(Records taken from a collection)
────────────────

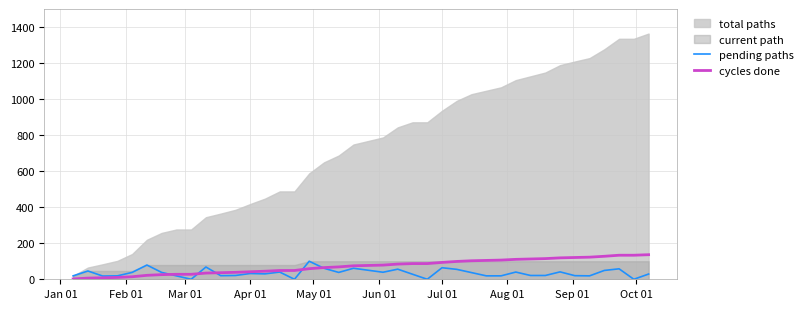

What is the highest value of the cycles done series?

136.2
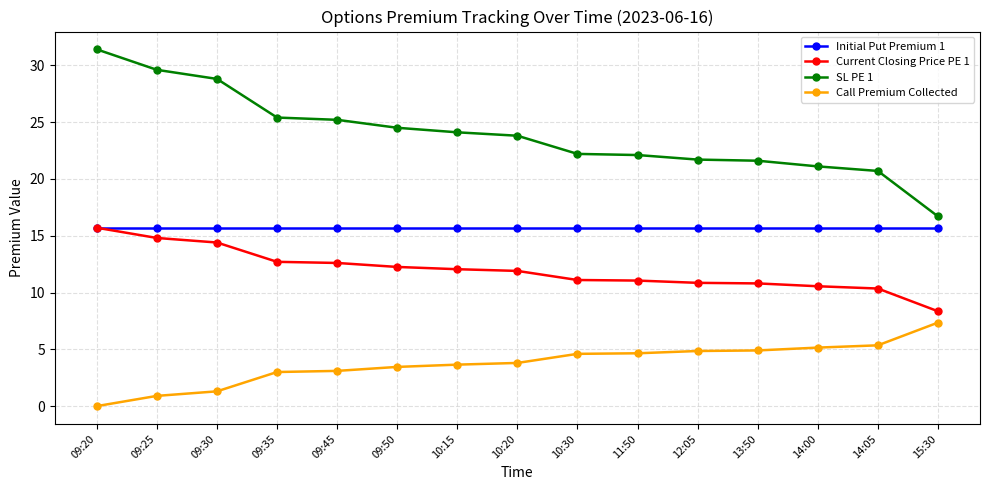

What is the spread (max minus min) of values at 13:50?

16.7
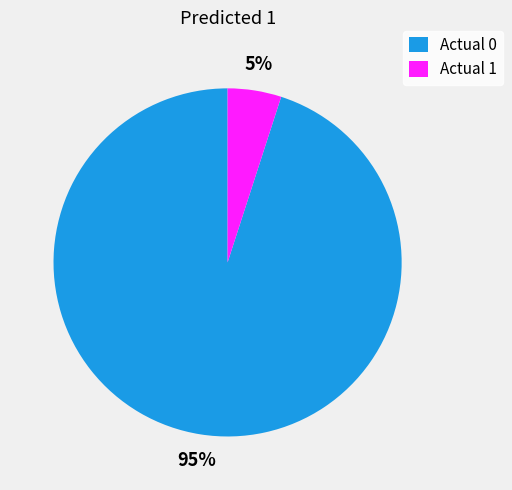

Which slice is the smallest?

Actual 1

────────────────

Reproduce every line of the records above verbatim, leaving out the pictures.

What is the highest value of the cycles done series?

136.2

What is the spread (max minus min) of values at 13:50?

16.7

Which slice is the smallest?

Actual 1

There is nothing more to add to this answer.